While deep neural networks (DNNs) have achieved remarkable performance in tasks such as image recognition, they often struggle with generalization, learning from few examples, and continuous adaptation - abilities inherent in biological neural systems. These challenges arise due to DNNs' failure to emulate the efficient, adaptive learning mechanisms of biological networks. To address these issues, we explore the integration of neurobiologically inspired assumptions in neural network learning. This study introduces a biologically inspired learning rule that naturally integrates neurobiological principles, including sparsity, lognormal weight distributions, and adherence to Dale's law, without requiring explicit enforcement. By aligning with these core neurobiological principles, our model enhances robustness against adversarial attacks and demonstrates superior generalization, particularly in few-shot learning scenarios. Notably, integrating these constraints leads to the emergence of biologically plausible neural representations, underscoring the efficacy of incorporating neurobiological assumptions into neural network design. Preliminary results suggest that this approach could extend from feature-specific to task-specific encoding, potentially offering insights into neural resource allocation for complex tasks.

Figures (4)

• Figure 1: Proposed learning rule exemplified for the case of nonnegativity constraint.

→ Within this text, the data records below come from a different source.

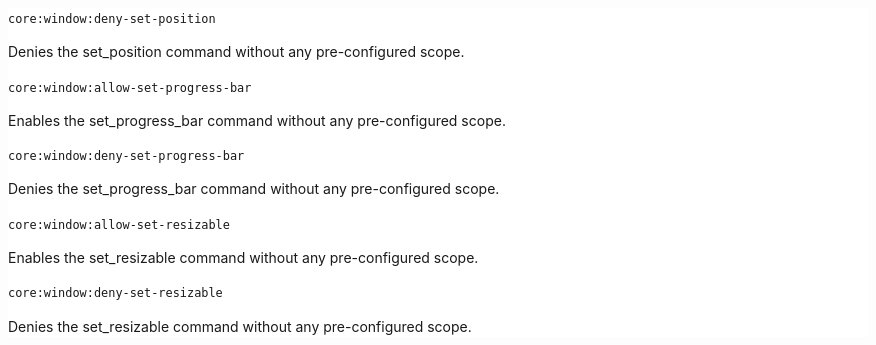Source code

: `core:window:deny-set-position`

</td>
<td>

Denies the set_position command without any pre-configured scope.

</td>
</tr>

<tr>
<td>

`core:window:allow-set-progress-bar`

</td>
<td>

Enables the set_progress_bar command without any pre-configured scope.

</td>
</tr>

<tr>
<td>

`core:window:deny-set-progress-bar`

</td>
<td>

Denies the set_progress_bar command without any pre-configured scope.

</td>
</tr>

<tr>
<td>

`core:window:allow-set-resizable`

</td>
<td>

Enables the set_resizable command without any pre-configured scope.

</td>
</tr>

<tr>
<td>

`core:window:deny-set-resizable`

</td>
<td>

Denies the set_resizable command without any pre-configured scope.

</td>
</tr>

• Figure 2: Weight kernels for networks trained with the proposed learning rule, the method of hopfield19, and BP, all incorporating the nonnegativity constraint.
• Figure 3: Comparison of synaptic weight distributions for networks trained with BP, the proposed learning rule, and hopfield19 under a nonnegativity constraint, fitted to lognormal, compressed, and stretched exponential distributions. Synaptic weights were normalized between 0 and 1 and clipped at 0.005 to account for the synaptic detection threshold. Tests showed that weights below this threshold had no significant impact on performance, while higher thresholds (e.g., 0.01) distorted the distributions. The chosen threshold of 0.005 preserved relevant synaptic connections without distorting the distribution.
• Figure 4: Comparison of test accuracy for networks trained with BP, the proposed learning rule, and hopfield19 under different conditions: Few-Shot Learning, Fast Gradient Attack, and Projected Gradient Descent. The x-axis represents the number of shots (left) and perturbation magnitude $\epsilon$ (middle, right). For the PGD attack, we used a step size of 0.01, a total of 40 iterations, and an $\ell_{\infty}$ norm constraint.